▶ **Yapılacaklar**:
1. Türküler üzerine yazılmış metni iki cümlede özetleyin.
2. Türküler üzerine yazılmış metni kaldığı yerden sürdürün.

▶ **Metin bölümü**:
╭──

Türküler
“insanların türküleri kendilerinden güzel, kendilerinden umutlu,
kendilerinden kederli, daha uzun ömürlü kendilerinden.
Sevdim insanlardan çok türkülerini.
insansız yaşayabildim.
Türküsüz hiçbir zaman.
Hiçbir zaman beni aldatmadı türküler de.
Türküleri anladım hangi dilde söylenirse söylensin.
Bu dünyada yiyip içtiklerimin, gezip tozduklarımın, görüp işittiklerimin, dokunduklarımın, anladıklarımın hiçbiri,
hiçbiri,
beni bahtiyar etmedi türküler kadar..”
İşte böyle anlatır Anadolu’nun bağrından kopup gelen türkülerimizi Nazım Hikmet Ran .
İnsanlardan çok türkülerini sevdim der .Saf , temiz ,olduğu gibi olan türkülerini.
Yaşanmışlıklar vardır o türkülerde , bir kadının duyulmayan sesi vardır.

╰──

(Kayıtlı veri girdileri)
╭──

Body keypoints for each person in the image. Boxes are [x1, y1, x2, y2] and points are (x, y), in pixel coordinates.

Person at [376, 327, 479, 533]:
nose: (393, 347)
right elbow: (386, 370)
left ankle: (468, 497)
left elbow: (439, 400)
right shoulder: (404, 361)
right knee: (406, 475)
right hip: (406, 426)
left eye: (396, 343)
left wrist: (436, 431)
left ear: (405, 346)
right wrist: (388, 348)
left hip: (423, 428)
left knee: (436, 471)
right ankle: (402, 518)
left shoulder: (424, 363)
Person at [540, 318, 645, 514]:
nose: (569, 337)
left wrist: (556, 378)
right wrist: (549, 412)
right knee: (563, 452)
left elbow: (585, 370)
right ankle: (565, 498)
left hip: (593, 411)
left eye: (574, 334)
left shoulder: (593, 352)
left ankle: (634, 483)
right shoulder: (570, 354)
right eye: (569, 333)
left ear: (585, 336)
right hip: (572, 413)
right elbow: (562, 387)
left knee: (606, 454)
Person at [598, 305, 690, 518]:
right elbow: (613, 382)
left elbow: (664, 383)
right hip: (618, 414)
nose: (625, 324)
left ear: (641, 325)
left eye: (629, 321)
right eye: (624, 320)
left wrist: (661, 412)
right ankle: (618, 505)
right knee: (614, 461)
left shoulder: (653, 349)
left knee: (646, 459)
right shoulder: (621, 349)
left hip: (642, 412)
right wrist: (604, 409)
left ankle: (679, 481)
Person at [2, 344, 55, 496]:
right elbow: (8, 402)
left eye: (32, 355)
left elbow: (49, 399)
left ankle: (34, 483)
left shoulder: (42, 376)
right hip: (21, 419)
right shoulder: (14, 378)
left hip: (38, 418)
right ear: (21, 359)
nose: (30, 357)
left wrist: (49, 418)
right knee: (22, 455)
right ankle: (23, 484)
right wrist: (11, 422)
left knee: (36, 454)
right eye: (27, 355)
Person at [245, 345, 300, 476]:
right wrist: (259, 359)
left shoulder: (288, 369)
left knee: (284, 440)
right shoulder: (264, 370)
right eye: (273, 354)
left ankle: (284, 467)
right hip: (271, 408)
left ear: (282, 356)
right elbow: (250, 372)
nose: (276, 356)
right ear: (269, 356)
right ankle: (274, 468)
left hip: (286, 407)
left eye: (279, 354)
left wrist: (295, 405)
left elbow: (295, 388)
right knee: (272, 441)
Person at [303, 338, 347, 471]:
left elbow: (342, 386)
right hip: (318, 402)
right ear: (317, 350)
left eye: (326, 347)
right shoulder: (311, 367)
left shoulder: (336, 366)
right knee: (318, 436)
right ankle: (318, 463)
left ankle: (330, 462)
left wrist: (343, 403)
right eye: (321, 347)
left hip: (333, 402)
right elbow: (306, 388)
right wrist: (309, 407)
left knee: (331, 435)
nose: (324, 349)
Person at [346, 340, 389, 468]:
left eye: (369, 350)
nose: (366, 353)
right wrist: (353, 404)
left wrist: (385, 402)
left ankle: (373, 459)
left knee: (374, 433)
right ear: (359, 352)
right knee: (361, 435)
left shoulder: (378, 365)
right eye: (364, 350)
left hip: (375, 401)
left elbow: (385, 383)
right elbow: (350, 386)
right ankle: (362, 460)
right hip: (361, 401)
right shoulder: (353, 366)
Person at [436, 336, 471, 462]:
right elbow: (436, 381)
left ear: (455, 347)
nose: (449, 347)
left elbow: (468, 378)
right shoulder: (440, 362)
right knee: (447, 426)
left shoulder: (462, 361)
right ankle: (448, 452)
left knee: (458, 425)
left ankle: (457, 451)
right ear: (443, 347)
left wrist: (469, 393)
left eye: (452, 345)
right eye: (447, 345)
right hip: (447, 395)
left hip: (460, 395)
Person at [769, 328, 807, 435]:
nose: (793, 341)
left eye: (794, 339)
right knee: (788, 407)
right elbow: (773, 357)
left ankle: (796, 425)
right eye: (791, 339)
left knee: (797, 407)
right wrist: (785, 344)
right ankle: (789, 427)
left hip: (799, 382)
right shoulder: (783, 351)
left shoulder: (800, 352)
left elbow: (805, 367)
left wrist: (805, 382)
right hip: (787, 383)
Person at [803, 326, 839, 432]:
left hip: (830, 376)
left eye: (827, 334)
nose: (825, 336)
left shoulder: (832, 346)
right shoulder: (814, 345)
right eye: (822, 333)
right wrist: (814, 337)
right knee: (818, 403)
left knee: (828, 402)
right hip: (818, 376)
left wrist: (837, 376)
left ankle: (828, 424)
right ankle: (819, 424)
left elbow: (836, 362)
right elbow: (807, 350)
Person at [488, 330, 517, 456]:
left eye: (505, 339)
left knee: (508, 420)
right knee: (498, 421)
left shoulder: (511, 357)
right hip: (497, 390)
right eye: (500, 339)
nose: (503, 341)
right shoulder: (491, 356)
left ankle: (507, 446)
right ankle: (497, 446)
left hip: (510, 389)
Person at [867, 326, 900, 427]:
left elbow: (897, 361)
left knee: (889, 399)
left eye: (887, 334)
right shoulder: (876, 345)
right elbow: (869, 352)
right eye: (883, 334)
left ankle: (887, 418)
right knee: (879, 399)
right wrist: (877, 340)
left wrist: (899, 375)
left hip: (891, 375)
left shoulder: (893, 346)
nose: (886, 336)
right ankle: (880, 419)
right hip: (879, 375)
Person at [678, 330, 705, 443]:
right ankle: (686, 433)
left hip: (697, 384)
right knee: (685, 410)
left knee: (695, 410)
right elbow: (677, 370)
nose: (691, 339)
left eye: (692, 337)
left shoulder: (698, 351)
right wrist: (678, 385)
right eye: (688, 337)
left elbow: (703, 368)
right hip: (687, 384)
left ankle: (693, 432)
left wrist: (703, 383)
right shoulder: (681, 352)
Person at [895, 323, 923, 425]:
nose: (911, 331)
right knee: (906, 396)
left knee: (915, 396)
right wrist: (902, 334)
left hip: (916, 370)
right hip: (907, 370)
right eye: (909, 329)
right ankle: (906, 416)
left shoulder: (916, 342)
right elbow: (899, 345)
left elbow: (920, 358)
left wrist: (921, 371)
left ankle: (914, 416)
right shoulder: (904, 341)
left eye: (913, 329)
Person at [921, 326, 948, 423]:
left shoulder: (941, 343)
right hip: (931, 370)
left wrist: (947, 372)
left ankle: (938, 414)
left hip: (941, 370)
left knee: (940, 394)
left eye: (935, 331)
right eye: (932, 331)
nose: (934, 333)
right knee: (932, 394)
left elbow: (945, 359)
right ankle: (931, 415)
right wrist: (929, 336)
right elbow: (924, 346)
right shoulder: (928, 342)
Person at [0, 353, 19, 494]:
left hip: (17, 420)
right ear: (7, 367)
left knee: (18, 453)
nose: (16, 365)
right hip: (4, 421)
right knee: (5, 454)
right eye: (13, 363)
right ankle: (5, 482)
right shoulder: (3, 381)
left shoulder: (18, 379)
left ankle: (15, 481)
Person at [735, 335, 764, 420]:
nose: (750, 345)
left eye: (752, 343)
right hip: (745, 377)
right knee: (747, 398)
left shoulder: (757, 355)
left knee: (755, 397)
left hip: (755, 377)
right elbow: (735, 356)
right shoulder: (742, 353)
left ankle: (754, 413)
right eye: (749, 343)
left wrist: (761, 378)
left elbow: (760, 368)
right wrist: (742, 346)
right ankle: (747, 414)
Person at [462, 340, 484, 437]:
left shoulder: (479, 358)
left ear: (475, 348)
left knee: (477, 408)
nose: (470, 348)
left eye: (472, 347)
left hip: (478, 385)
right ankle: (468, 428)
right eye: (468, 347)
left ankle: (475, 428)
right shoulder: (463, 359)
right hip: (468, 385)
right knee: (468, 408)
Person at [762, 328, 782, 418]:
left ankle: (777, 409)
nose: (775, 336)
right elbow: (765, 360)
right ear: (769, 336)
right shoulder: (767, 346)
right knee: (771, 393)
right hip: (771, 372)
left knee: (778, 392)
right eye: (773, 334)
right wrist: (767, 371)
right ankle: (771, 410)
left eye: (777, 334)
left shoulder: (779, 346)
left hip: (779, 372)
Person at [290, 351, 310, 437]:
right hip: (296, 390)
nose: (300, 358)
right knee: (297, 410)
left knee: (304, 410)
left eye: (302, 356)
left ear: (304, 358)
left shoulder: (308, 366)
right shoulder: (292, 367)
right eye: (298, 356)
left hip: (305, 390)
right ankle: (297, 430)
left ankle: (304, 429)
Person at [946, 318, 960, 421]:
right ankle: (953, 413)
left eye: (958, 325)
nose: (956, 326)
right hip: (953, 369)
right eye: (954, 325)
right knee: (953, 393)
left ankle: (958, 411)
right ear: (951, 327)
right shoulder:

╰──

▶ **Sıralı sonuçlar**:
1. Metin, Nazım Hikmet Ran'ın türkülerin insanlardan daha güzel, umutlu, kederli ve uzun ömürlü olduğunu, türküleri insanlardan çok sevdiğini, türküsüz hiç yaşayamadığını ve hiçbir şeyin kendisini türküler kadar bahtiyar etmediğini anlatan dizelerini aktarır. Ardından bu saf ve temiz türkülerde yaşanmışlıkların ve bir kadının duyulmayan sesinin bulunduğunu belirtir.

2.
Belki bir adamın çaresizliği, bir bebeğin aglamaklı bakışı..
Belki bir yangın ,belki bir ölüm belki de doğum ...
Türkülerimiz :
İçimiz ,
Derdimiz , sevincimiz
Üzüntümüz ,kederimiz.
Bayramımız , düğünümüz.
Doğusuyla , Batısıyla
Kuzeyiyle,Güneyiyle
Ortak dilimiz :
Türkülerimiz .
Edirneden Ardahan ’ a
Anamızın , bacımızın
Askerimizin, şehidimizin
hepsinin sesi ,nefesi
Ortak dilimiz :
Türkülerimiz.
ÇİLER DURSUN ÖZTÜRK
YORUMLAR
Türkülerimiz ortak değerlerimizden, evet. Beni, seni, onu ve diğerlerini BİZ yapan. “... o türkülerde , bir kadının duyulmayan sesi vardır.” demişsiniz ya hani, kendinden başkasına değer vermeyen, sadece kadına değil, genel olarak insana/insanlığa saygı duymayan insancıkların çoğaldığı günümüzde türküseverler de alabildiğine azaldı ne yazık ki. İnsanlık ve türkü sevdalıları.. İkisi arasında, ters orantı var yani.
Saygı ile...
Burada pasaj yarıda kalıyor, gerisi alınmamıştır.